To give you a taste of von Roten’s style and themes, here is a short passage I translated from the opening chapter, “Female professional activity in a man’s world”.
“Every era has its favourite illusions, and one of the most cherished of our century is that of “the modern woman”, the professionally equal, independent and successful woman.
The “woman of today” supposedly has extensive professional fields open to her; in contrast to her grandmother she is active in every job at every level. Even the most prestigious and highly-paid jobs are not out of reach of the capable woman. Where such positions are not yet occupied by women it is only because no woman has yet deigned to clamber up and take the place that the progressive man is hurrying to offer her. Just like a young man, the young woman can attain the job that corresponds to her talents, standing on her own two feet. To wait for a man, to marry so as to be provided for, this is unknown to today’s woman. She marries purely for love, when and whom she wishes, which allows her to complete the work of art – the combination of job, housework and motherhood – running the show and “mastering life with a laugh”. Beside the modern woman stands the progressive man, filled with admiring awe for the proud swan that the ugly duckling has become. He has long ago freed his mind of prejudices and slowly but surely clears the way for the equality of the sexes in the life of the family, the economy and the state.
The reality, however, looks different in some places, and especially in Switzerland.”
You’ve got to love that sarcasm. I would like to see von Roten’s work gain wider recognition in the English-speaking world. Her radical book/manifesto is one of the leading feminist texts of the twentieth century and there is still a lot to learn from it.
For a brief update on the position of women in Switzerland today, check out this article I wrote for the current edition of International School Parent Magazine: Working mothers in Switzerland – something has to give. I’ll start you off here with the opening two paragraphs.
“Switzerland manages to successfully project two flattering but contradictory images side-by-side. On the one hand, it is a rural mountain idyll populated by wholesome country folk, and dotted with chalets, ski resorts and pretty medieval towns. On the other hand, it is a sophisticated economic hub powered by a productive and innovative workforce.
It is nice balance if you can spend your working hours in business Switzerland and your free time in bucolic Switzerland. But for women, it is certainly not easy if you are expected to raise a family in the traditional model while facing all the challenges of the modern workplace. Something has to give.” (Read more)
Carnival season is kicking off in Switzerland. It’s hugely popular but I’ve never really enjoyed carnival much, if I may admit that. I like the effigy (Rababou) burning in Fribourg because, after the long speech, it’s the only part where I don’t feel bored and cold!

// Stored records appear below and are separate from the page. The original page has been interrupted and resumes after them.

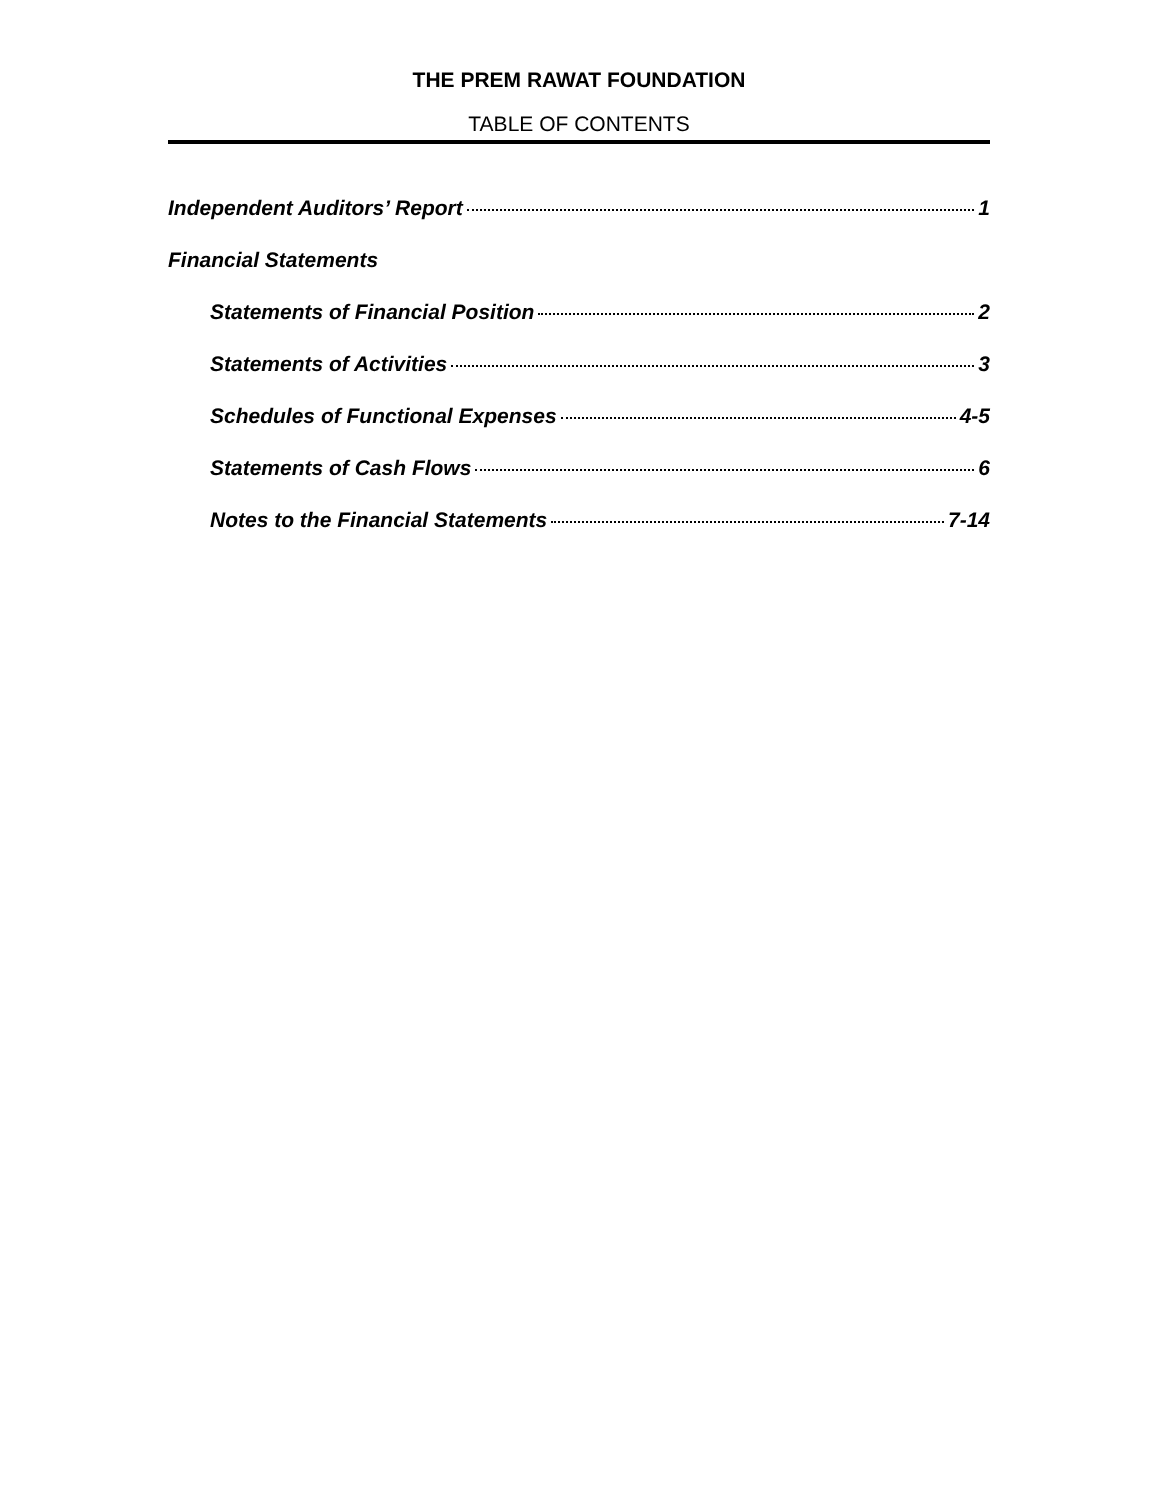THE PREM RAWAT FOUNDATION
TABLE OF CONTENTS
Independent Auditors’ Report 1
Financial Statements
Statements of Financial Position 2
Statements of Activities 3
Schedules of Functional Expenses 4-5
Statements of Cash Flows 6
Notes to the Financial Statements 7-14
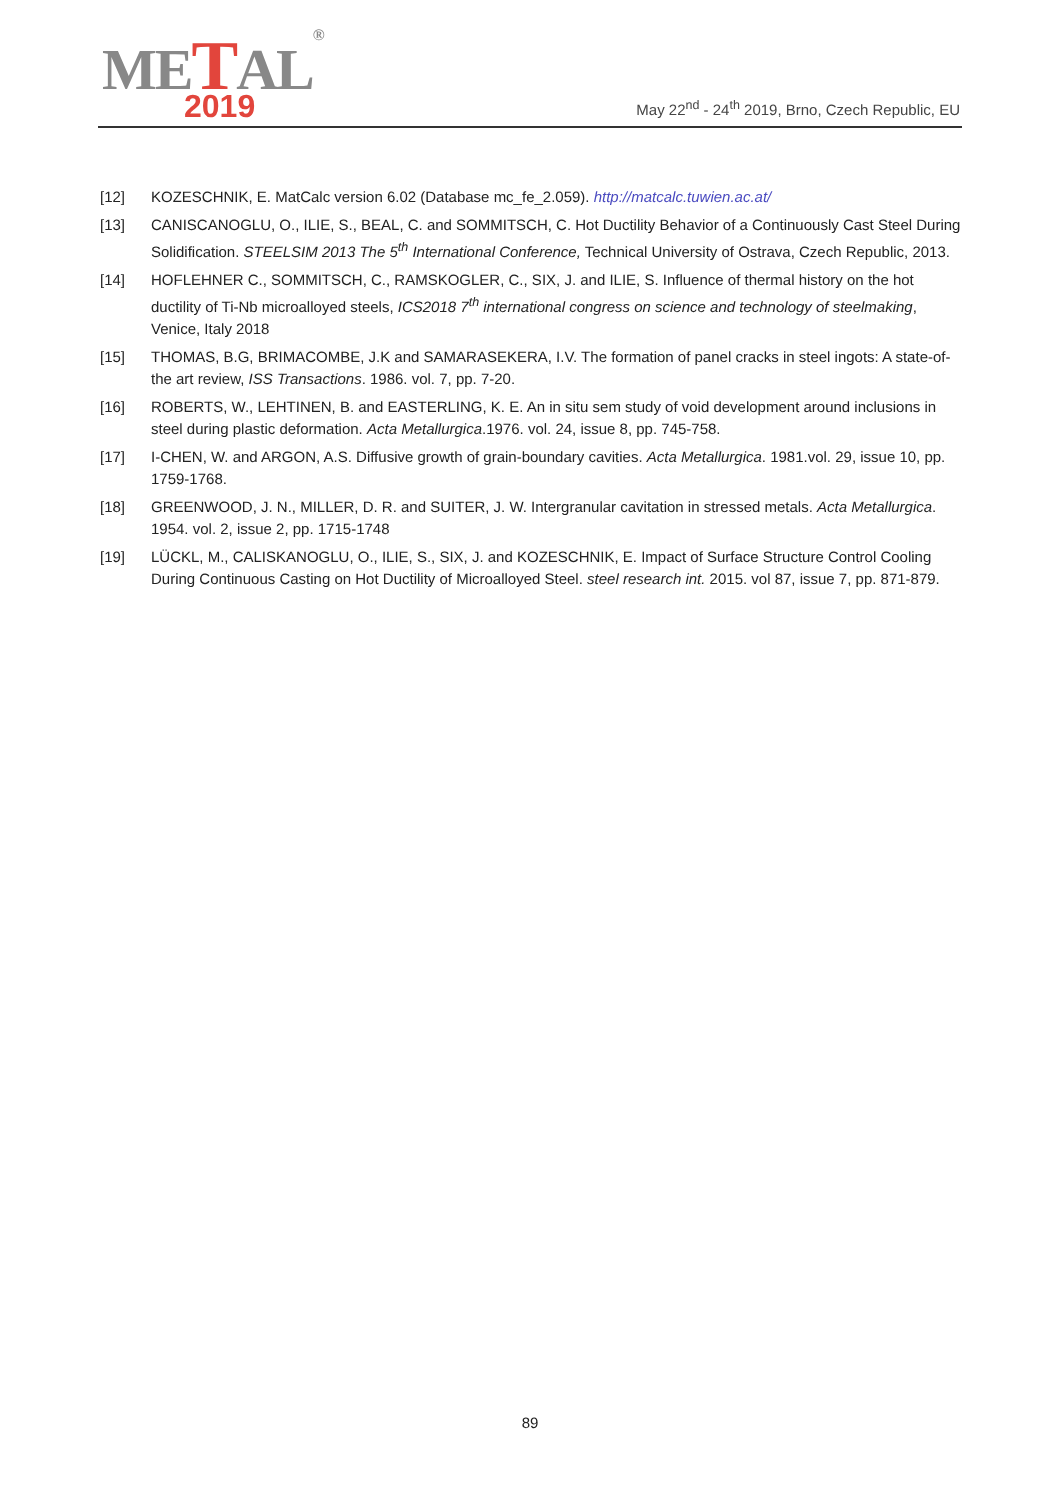METAL®
2019
May 22<sup>nd</sup> - 24<sup>th</sup> 2019, Brno, Czech Republic, EU
[12] KOZESCHNIK, E. MatCalc version 6.02 (Database mc_fe_2.059). http://matcalc.tuwien.ac.at/
[13] CANISCANOGLU, O., ILIE, S., BEAL, C. and SOMMITSCH, C. Hot Ductility Behavior of a Continuously Cast Steel During Solidification. STEELSIM 2013 The 5<sup>th</sup> International Conference, Technical University of Ostrava, Czech Republic, 2013.
[14] HOFLEHNER C., SOMMITSCH, C., RAMSKOGLER, C., SIX, J. and ILIE, S. Influence of thermal history on the hot ductility of Ti-Nb microalloyed steels, ICS2018 7<sup>th</sup> international congress on science and technology of steelmaking, Venice, Italy 2018
[15] THOMAS, B.G, BRIMACOMBE, J.K and SAMARASEKERA, I.V. The formation of panel cracks in steel ingots: A state-of-the art review, ISS Transactions. 1986. vol. 7, pp. 7-20.
[16] ROBERTS, W., LEHTINEN, B. and EASTERLING, K. E. An in situ sem study of void development around inclusions in steel during plastic deformation. Acta Metallurgica.1976. vol. 24, issue 8, pp. 745-758.
[17] I-CHEN, W. and ARGON, A.S. Diffusive growth of grain-boundary cavities. Acta Metallurgica. 1981.vol. 29, issue 10, pp. 1759-1768.
[18] GREENWOOD, J. N., MILLER, D. R. and SUITER, J. W. Intergranular cavitation in stressed metals. Acta Metallurgica. 1954. vol. 2, issue 2, pp. 1715-1748
[19] LÜCKL, M., CALISKANOGLU, O., ILIE, S., SIX, J. and KOZESCHNIK, E. Impact of Surface Structure Control Cooling During Continuous Casting on Hot Ductility of Microalloyed Steel. steel research int. 2015. vol 87, issue 7, pp. 871-879.
89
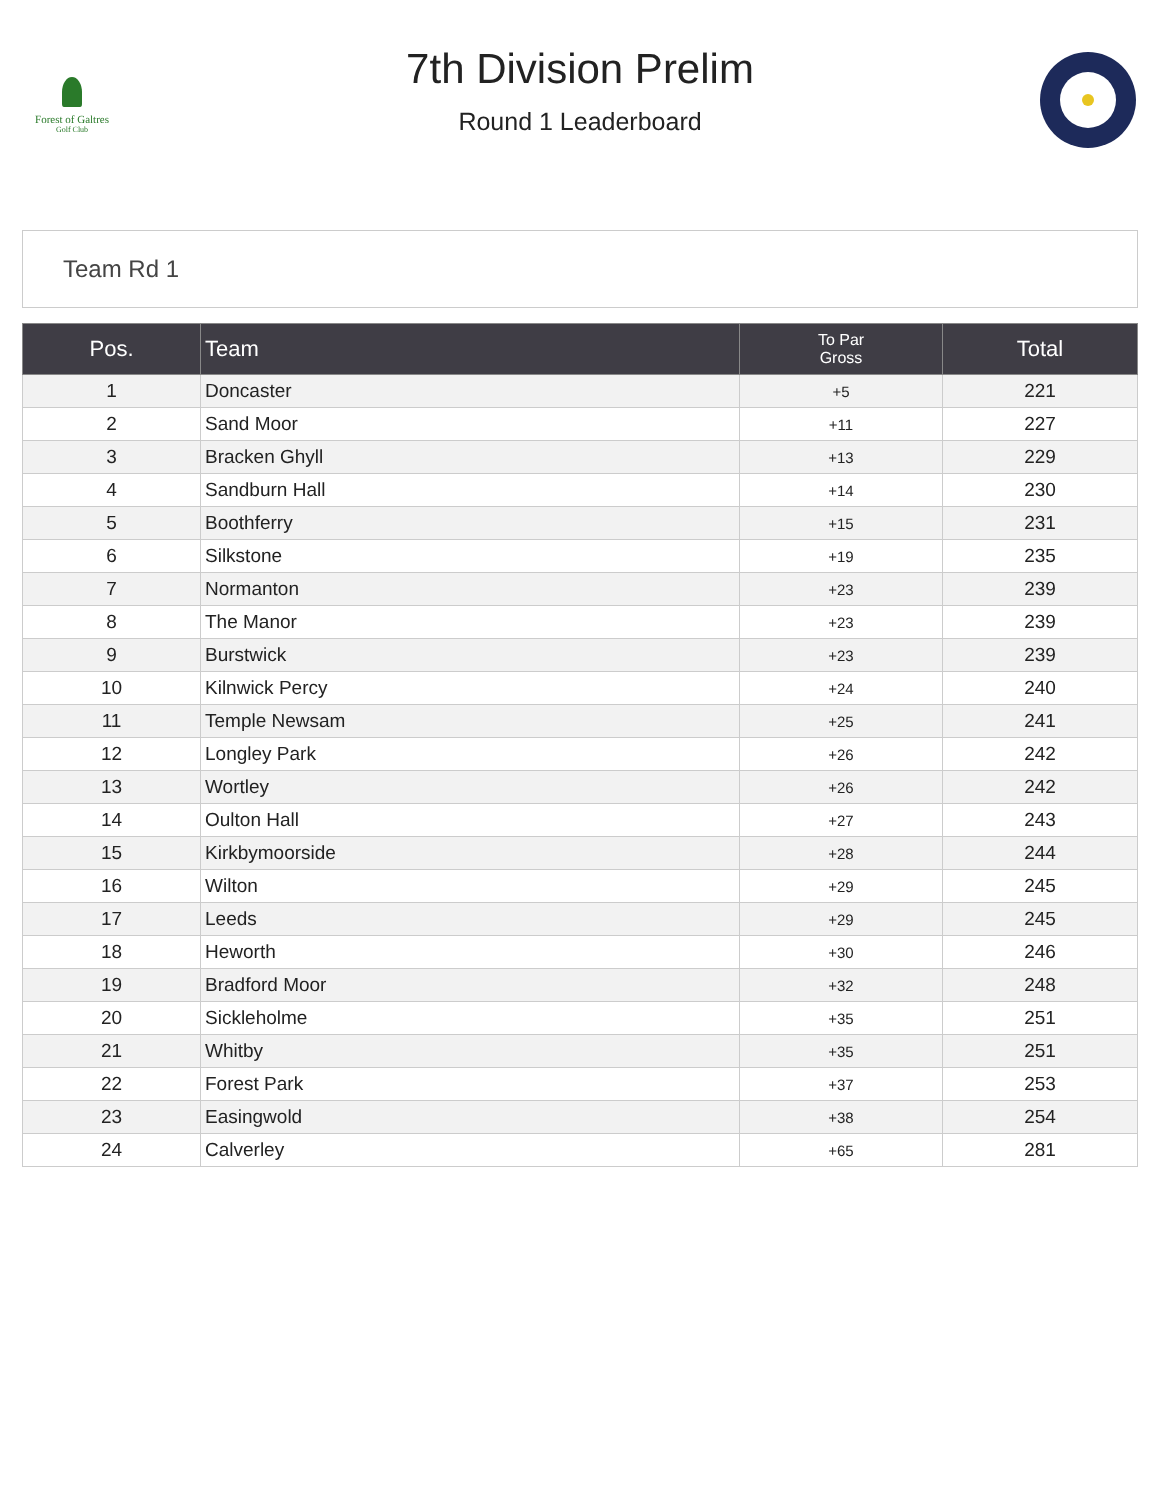Forest of Galtres
Golf Club
7th Division Prelim
Round 1 Leaderboard
Team Rd 1
| Pos. | Team | To Par Gross | Total |
| --- | --- | --- | --- |
| 1 | Doncaster | +5 | 221 |
| 2 | Sand Moor | +11 | 227 |
| 3 | Bracken Ghyll | +13 | 229 |
| 4 | Sandburn Hall | +14 | 230 |
| 5 | Boothferry | +15 | 231 |
| 6 | Silkstone | +19 | 235 |
| 7 | Normanton | +23 | 239 |
| 8 | The Manor | +23 | 239 |
| 9 | Burstwick | +23 | 239 |
| 10 | Kilnwick Percy | +24 | 240 |
| 11 | Temple Newsam | +25 | 241 |
| 12 | Longley Park | +26 | 242 |
| 13 | Wortley | +26 | 242 |
| 14 | Oulton Hall | +27 | 243 |
| 15 | Kirkbymoorside | +28 | 244 |
| 16 | Wilton | +29 | 245 |
| 17 | Leeds | +29 | 245 |
| 18 | Heworth | +30 | 246 |
| 19 | Bradford Moor | +32 | 248 |
| 20 | Sickleholme | +35 | 251 |
| 21 | Whitby | +35 | 251 |
| 22 | Forest Park | +37 | 253 |
| 23 | Easingwold | +38 | 254 |
| 24 | Calverley | +65 | 281 |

Von Roten’s book came out in the autumn of 1958, a few months before Swiss men voted by a two-thirds majority to deny women the right to vote. She had hoped that her carefully constructed arguments would win hearts and minds. But instead of seeing her ideas analysed and debated, von Roten was personally attacked and villified in the media. Some even blamed her for the negative outcome of the vote. Most painfully, she was ridiculed at the Basel carnival, her fellow townsfolk having spent the winter preparing elaborate costumes and floats on the theme of her book.
But don’t let me ruin carnival for anyone. Depending on where you go, it can be spectacular and wild. If you have any good carnival tips or experiences to share, let me know in the comments. I’d also be really interested to hear your thoughts on Iris von Roten’s work.